══ Source records

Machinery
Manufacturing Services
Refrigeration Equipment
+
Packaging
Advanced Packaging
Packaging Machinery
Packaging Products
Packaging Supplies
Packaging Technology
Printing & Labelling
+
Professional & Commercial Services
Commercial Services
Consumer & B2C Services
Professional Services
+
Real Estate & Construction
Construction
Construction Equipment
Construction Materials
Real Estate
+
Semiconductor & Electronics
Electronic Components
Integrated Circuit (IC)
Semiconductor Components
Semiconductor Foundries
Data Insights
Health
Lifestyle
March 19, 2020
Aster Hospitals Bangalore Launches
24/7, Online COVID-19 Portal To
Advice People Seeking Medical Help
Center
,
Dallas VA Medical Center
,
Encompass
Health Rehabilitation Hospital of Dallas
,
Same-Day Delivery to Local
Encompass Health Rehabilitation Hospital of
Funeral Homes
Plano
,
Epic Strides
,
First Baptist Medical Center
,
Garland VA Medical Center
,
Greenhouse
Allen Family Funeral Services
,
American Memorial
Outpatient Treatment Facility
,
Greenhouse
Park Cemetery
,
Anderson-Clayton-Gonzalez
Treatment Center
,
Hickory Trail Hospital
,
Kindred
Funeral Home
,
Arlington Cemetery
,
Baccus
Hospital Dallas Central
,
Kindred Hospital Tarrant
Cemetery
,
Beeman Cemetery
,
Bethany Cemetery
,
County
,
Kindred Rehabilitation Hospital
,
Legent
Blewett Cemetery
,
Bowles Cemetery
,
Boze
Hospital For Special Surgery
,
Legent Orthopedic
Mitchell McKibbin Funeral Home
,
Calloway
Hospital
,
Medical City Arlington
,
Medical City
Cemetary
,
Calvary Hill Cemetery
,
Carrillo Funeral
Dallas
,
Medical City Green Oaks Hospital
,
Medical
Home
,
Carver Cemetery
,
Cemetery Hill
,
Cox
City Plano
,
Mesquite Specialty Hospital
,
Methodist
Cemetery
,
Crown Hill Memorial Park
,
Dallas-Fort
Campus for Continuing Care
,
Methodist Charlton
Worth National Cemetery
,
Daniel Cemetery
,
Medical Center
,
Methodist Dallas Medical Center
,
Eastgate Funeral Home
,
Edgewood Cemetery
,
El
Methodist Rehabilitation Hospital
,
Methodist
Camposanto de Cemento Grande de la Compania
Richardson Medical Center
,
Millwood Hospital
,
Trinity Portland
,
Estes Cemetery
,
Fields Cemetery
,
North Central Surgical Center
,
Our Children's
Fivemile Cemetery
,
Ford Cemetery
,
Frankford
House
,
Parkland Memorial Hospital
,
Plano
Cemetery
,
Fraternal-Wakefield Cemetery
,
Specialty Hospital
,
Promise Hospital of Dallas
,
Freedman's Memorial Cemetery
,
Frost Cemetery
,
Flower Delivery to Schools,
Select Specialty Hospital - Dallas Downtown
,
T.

════

Directive: Repeat each of the entries above precisely as given.

Solution to the exercise:
Machinery
Manufacturing Services
Refrigeration Equipment
+
Packaging
Advanced Packaging
Packaging Machinery
Packaging Products
Packaging Supplies
Packaging Technology
Printing & Labelling
+
Professional & Commercial Services
Commercial Services
Consumer & B2C Services
Professional Services
+
Real Estate & Construction
Construction
Construction Equipment
Construction Materials
Real Estate
+
Semiconductor & Electronics
Electronic Components
Integrated Circuit (IC)
Semiconductor Components
Semiconductor Foundries
Data Insights
Health
Lifestyle
March 19, 2020
Aster Hospitals Bangalore Launches
24/7, Online COVID-19 Portal To
Advice People Seeking Medical Help
Center
,
Dallas VA Medical Center
,
Encompass
Health Rehabilitation Hospital of Dallas
,
Same-Day Delivery to Local
Encompass Health Rehabilitation Hospital of
Funeral Homes
Plano
,
Epic Strides
,
First Baptist Medical Center
,
Garland VA Medical Center
,
Greenhouse
Allen Family Funeral Services
,
American Memorial
Outpatient Treatment Facility
,
Greenhouse
Park Cemetery
,
Anderson-Clayton-Gonzalez
Treatment Center
,
Hickory Trail Hospital
,
Kindred
Funeral Home
,
Arlington Cemetery
,
Baccus
Hospital Dallas Central
,
Kindred Hospital Tarrant
Cemetery
,
Beeman Cemetery
,
Bethany Cemetery
,
County
,
Kindred Rehabilitation Hospital
,
Legent
Blewett Cemetery
,
Bowles Cemetery
,
Boze
Hospital For Special Surgery
,
Legent Orthopedic
Mitchell McKibbin Funeral Home
,
Calloway
Hospital
,
Medical City Arlington
,
Medical City
Cemetary
,
Calvary Hill Cemetery
,
Carrillo Funeral
Dallas
,
Medical City Green Oaks Hospital
,
Medical
Home
,
Carver Cemetery
,
Cemetery Hill
,
Cox
City Plano
,
Mesquite Specialty Hospital
,
Methodist
Cemetery
,
Crown Hill Memorial Park
,
Dallas-Fort
Campus for Continuing Care
,
Methodist Charlton
Worth National Cemetery
,
Daniel Cemetery
,
Medical Center
,
Methodist Dallas Medical Center
,
Eastgate Funeral Home
,
Edgewood Cemetery
,
El
Methodist Rehabilitation Hospital
,
Methodist
Camposanto de Cemento Grande de la Compania
Richardson Medical Center
,
Millwood Hospital
,
Trinity Portland
,
Estes Cemetery
,
Fields Cemetery
,
North Central Surgical Center
,
Our Children's
Fivemile Cemetery
,
Ford Cemetery
,
Frankford
House
,
Parkland Memorial Hospital
,
Plano
Cemetery
,
Fraternal-Wakefield Cemetery
,
Specialty Hospital
,
Promise Hospital of Dallas
,
Freedman's Memorial Cemetery
,
Frost Cemetery
,
Flower Delivery to Schools,
Select Specialty Hospital - Dallas Downtown
,
T.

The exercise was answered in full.